- Есть! - крикнул Бармалей, извлекая ведро.
Танька Мурманчиха, прихватив переброшенную обратно "кошку", скрылась в сарае. Воодушевленный Бармалей с удвоенной энергией вытаскивал ведром новые порции воды, с досадой выплескивая муть и желая добиться кристальной чистоты. Да еще тетя Нюра курсировала от живительного источника к дому, наполняя гигантскую бочку у крыльца. И только Паша - "свободный художник", и в смысле профессиональной принадлежности, и в смысле жизненной позиции, погрузился в нирвану.
Благословенное тепло разливалось над землей, плескала вода из ведер, и все было исполнено смысла, и мира, и цели. Паша так долго ждал, когда же воцарится мир в его измученной, потревоженной, поколебленной душе. Может быть, и ни к чему так возиться и нянчиться с собственной душой - обузой... "Хочу наконец жить вольно, вольно и бездумно... Закатиться с Бармалеем в какую-нибудь авантюру. Вскопать огород, потом собрать урожай и опять вступить в этот круг общего, принудительного смысла жизни, из которого так легкомысленно вышагнул - всего семь лет назад. Вечность пролетела. А как физически больно врастать в родные места заново, где каждый шаг разверзает бездны прошлого! Как здорово было все это покидать, отправляясь в город, в художественное училище, окунаться в иную, богемную действительность!" И меньше всего способен был Паша осуждать сейчас мать, которая тоже всю жизнь уезжала, и, конечно, ясно словно Божий день, что вот эти-то горько-сладкие миги и волновали ее, и прельщали, и давали ощущение остроты. Уезжаю рвется нить, рвется душа в неизведанное и тут же стремится обратно - в родимый дом, где бабка и сын, и болит, болит, томится неизвестный дух в тебе. "Мама - проводница", - гордо говорил Паша сверстникам и хвастался в школе диковинными, нездешними подарками и открытками с видами других городов.

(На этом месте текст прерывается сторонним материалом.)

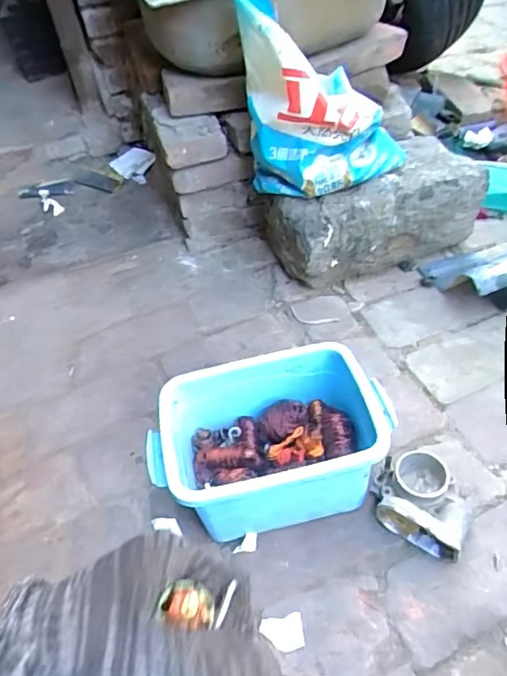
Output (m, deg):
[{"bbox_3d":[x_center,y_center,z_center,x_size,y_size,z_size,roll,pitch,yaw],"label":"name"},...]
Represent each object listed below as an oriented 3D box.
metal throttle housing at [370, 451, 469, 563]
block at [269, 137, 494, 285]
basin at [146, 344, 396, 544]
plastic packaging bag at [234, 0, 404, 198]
[{"bbox_3d":[0.214,0.206,0.677,0.120,0.063,0.098,25,55,27],"label":"metal throttle housing"},{"bbox_3d":[0.223,-0.223,0.987,0.350,0.186,0.154,-19,48,-10],"label":"block"},{"bbox_3d":[0.025,0.140,0.709,0.305,0.155,0.194,-9,47,-1],"label":"basin"},{"bbox_3d":[0.108,-0.371,0.838,0.252,0.253,0.144,4,48,10],"label":"plastic packaging bag"}]

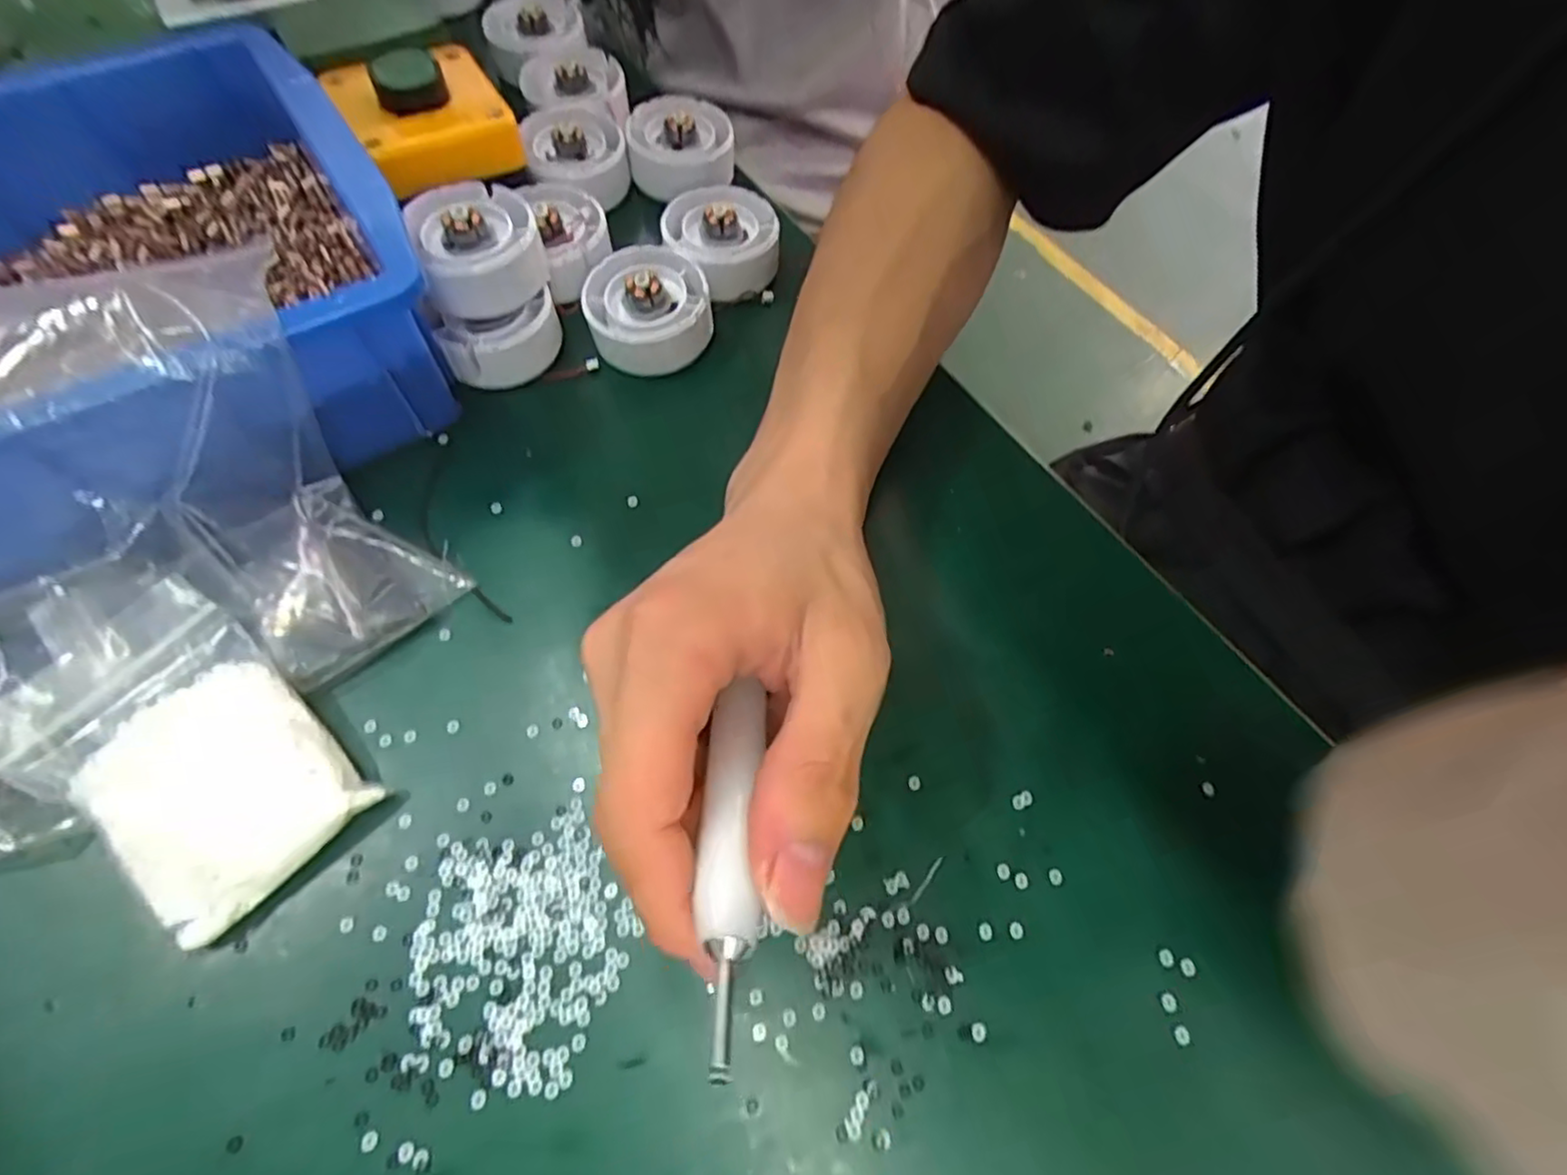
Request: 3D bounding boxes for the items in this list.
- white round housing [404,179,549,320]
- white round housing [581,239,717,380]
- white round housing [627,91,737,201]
[{"bbox_3d":[-0.125,-0.139,0.280,0.047,0.032,0.052,-20,66,-13],"label":"white round housing"},{"bbox_3d":[-0.059,-0.121,0.298,0.051,0.028,0.049,1,63,-2],"label":"white round housing"},{"bbox_3d":[-0.055,-0.228,0.352,0.051,0.025,0.051,1,63,-2],"label":"white round housing"}]

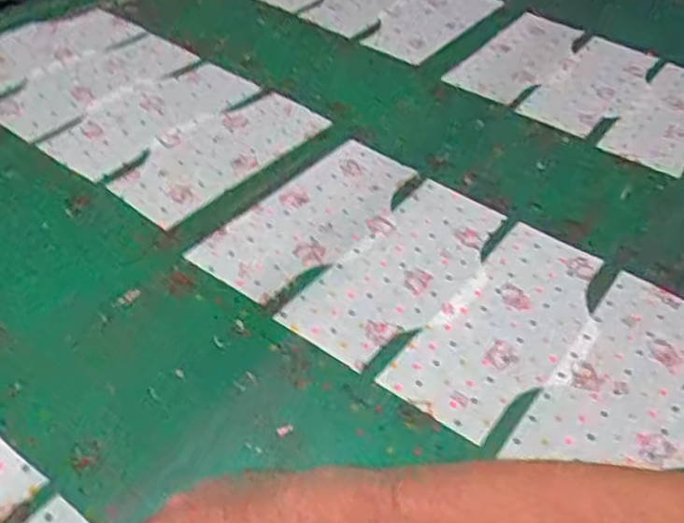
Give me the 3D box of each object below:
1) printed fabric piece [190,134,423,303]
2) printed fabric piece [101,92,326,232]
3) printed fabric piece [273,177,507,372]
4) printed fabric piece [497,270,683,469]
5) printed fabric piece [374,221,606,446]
[{"bbox_3d":[-0.024,-0.051,0.796,0.133,0.008,0.276,29,49,24],"label":"printed fabric piece"},{"bbox_3d":[-0.149,-0.138,0.875,0.132,0.005,0.272,29,49,25],"label":"printed fabric piece"},{"bbox_3d":[0.071,0.007,0.744,0.133,0.008,0.279,28,49,24],"label":"printed fabric piece"},{"bbox_3d":[0.268,0.113,0.650,0.134,0.008,0.275,29,48,23],"label":"printed fabric piece"},{"bbox_3d":[0.162,0.056,0.701,0.120,0.007,0.279,29,49,24],"label":"printed fabric piece"}]

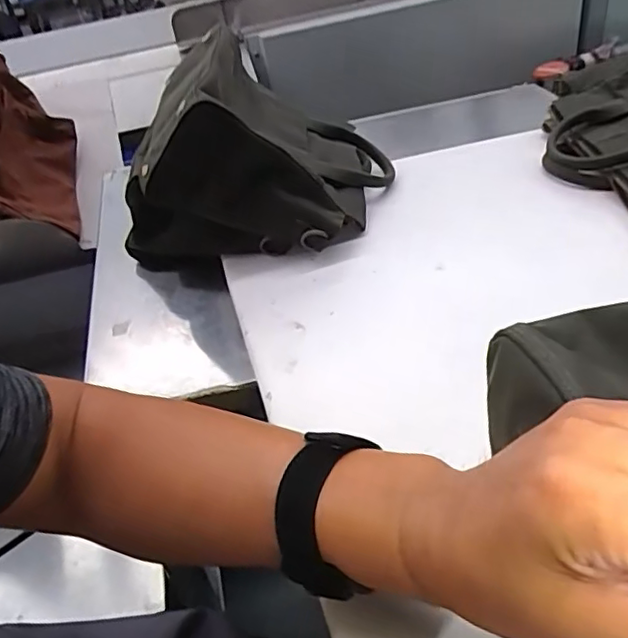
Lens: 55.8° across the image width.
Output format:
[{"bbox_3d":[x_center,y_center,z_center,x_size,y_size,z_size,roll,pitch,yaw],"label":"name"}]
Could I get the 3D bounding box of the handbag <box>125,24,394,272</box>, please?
[{"bbox_3d":[-0.062,-0.182,0.625,0.255,0.153,0.217,5,41,15],"label":"handbag"}]

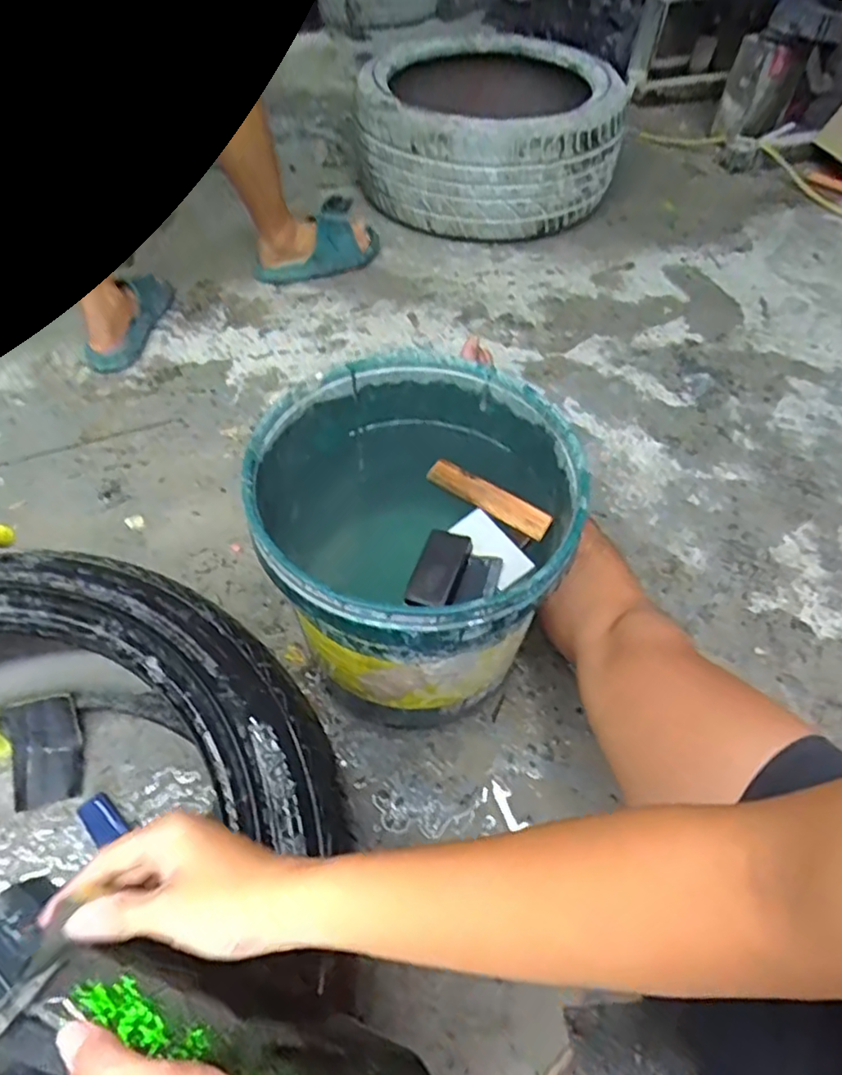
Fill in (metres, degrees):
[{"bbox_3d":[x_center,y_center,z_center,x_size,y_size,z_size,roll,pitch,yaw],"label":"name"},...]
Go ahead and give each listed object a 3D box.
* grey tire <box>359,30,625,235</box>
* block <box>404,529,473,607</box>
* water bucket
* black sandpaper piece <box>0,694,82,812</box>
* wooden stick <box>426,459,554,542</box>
[{"bbox_3d":[0.159,-0.927,1.469,0.570,0.238,0.547,13,55,8],"label":"grey tire"},{"bbox_3d":[0.017,0.029,0.593,0.040,0.019,0.087,17,54,11],"label":"block"},{"bbox_3d":[-0.010,0.023,0.689,0.296,0.295,0.297,1,53,-1],"label":"water bucket"},{"bbox_3d":[-0.428,0.241,0.721,0.076,0.011,0.115,-12,81,-11],"label":"black sandpaper piece"},{"bbox_3d":[0.071,-0.043,0.651,0.136,0.014,0.031,31,58,20],"label":"wooden stick"}]

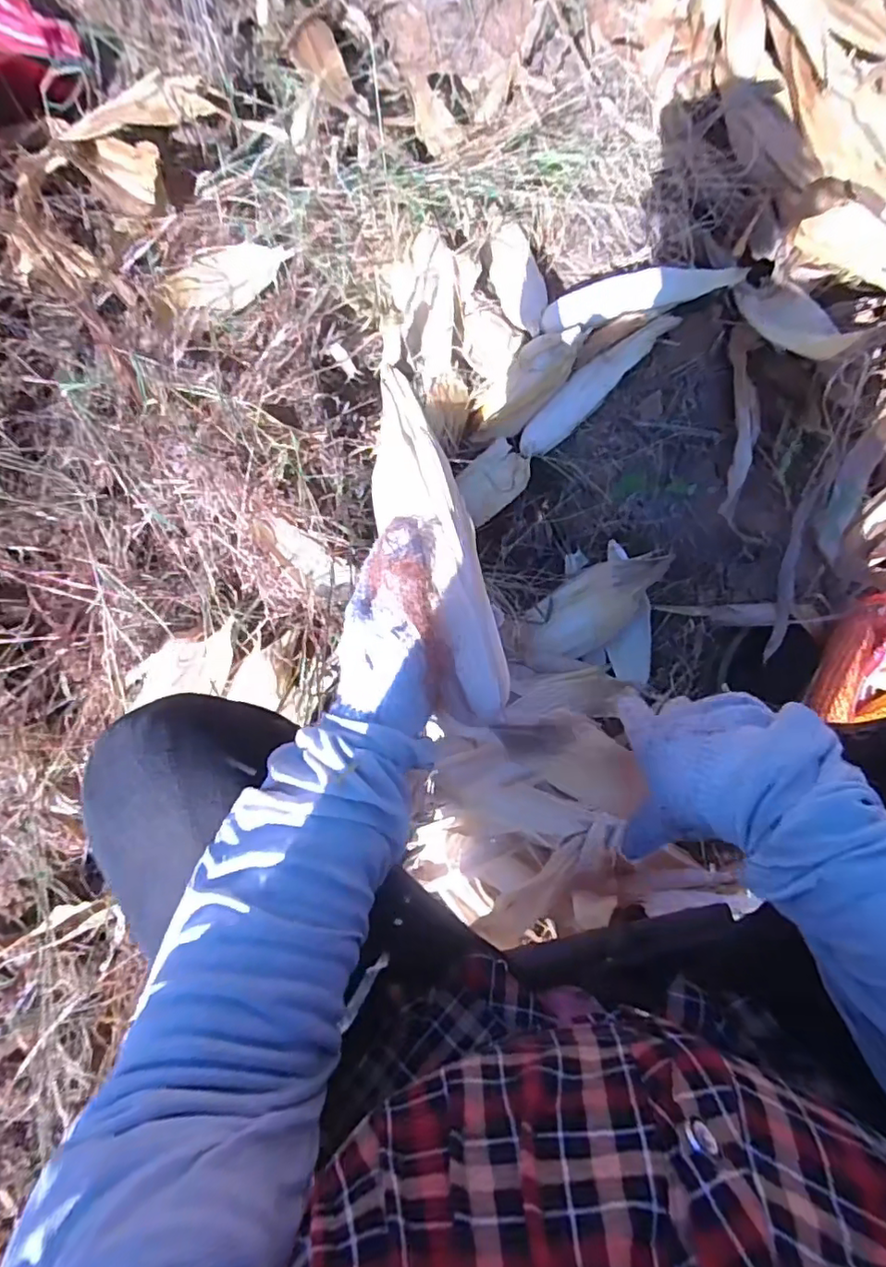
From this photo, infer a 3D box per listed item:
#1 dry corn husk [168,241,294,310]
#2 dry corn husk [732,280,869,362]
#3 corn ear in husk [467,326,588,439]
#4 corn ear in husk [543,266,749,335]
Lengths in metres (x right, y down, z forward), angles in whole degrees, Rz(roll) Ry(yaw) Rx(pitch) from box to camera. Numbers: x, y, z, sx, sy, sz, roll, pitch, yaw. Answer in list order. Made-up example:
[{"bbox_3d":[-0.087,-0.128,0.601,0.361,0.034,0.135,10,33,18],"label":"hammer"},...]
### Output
[{"bbox_3d":[-0.304,-0.502,0.832,0.177,0.059,0.049,-33,83,-19],"label":"dry corn husk"},{"bbox_3d":[0.485,-0.434,0.800,0.061,0.047,0.207,-19,56,-5],"label":"dry corn husk"},{"bbox_3d":[0.114,-0.333,0.790,0.074,0.051,0.182,41,105,5],"label":"corn ear in husk"},{"bbox_3d":[0.261,-0.446,0.771,0.254,0.036,0.055,-6,81,13],"label":"corn ear in husk"}]

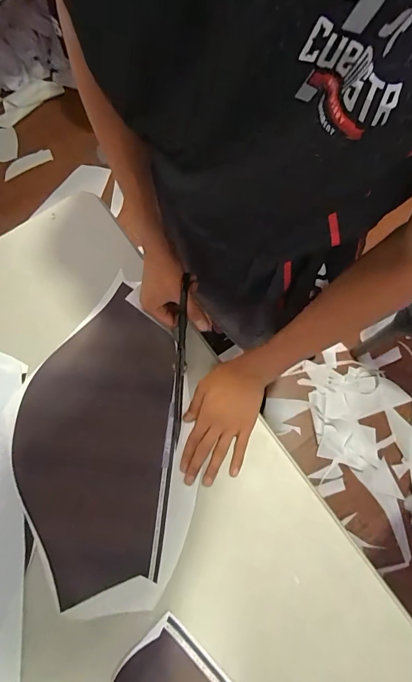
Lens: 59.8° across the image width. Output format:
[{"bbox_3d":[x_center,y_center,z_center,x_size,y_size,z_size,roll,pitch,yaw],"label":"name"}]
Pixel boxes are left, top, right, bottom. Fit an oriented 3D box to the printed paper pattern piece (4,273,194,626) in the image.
[{"bbox_3d":[-0.148,0.126,0.511,0.246,0.023,0.426,-1,73,1],"label":"printed paper pattern piece"}]

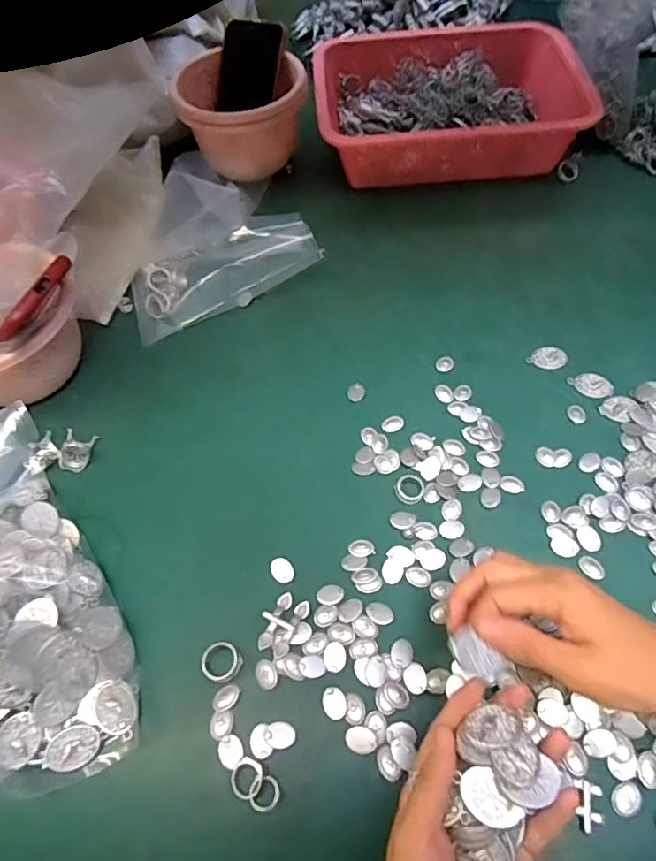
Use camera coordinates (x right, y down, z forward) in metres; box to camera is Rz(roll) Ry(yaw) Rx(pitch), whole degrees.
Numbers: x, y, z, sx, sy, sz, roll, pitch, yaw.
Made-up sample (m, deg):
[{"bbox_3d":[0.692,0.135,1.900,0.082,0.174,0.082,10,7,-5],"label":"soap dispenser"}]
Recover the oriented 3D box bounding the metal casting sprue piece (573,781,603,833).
[{"bbox_3d":[0.155,0.223,0.319,0.014,0.004,0.026,7,59,7],"label":"metal casting sprue piece"}]

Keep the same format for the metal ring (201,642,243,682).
[{"bbox_3d":[-0.072,0.157,0.366,0.026,0.009,0.024,-1,58,2],"label":"metal ring"}]

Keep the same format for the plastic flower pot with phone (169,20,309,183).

Однажды мать не вернулась из поездки, и напрасно баба Маша ставила свечи, заказывала в соседнем селе молебны и пыталась искать дочку, прочно заплутавшую в переплетении железнодорожных путей. Как-то осенью явилась женщина, представилась товаркой матери, сообщила кратко: "Жива. Не ищите" и, просияв напоследок ясными, небесными очами, растворилась в небытии. Бабка не позволила себе ни слез, ни стонов, ни жалоб. "Значит, все", обрезала, и двенадцатилетний Паша тоже решил для себя: табу, молчок. Слишком больно. Но этой весной, возвратившись в родной дом, может быть просто на побывку, он радовался боли: ведь боль говорит о том, что сердце не закаменело, оно живо. А могло бы, могло бы закаменеть, потому что жестокость и смерть обступали со всех сторон.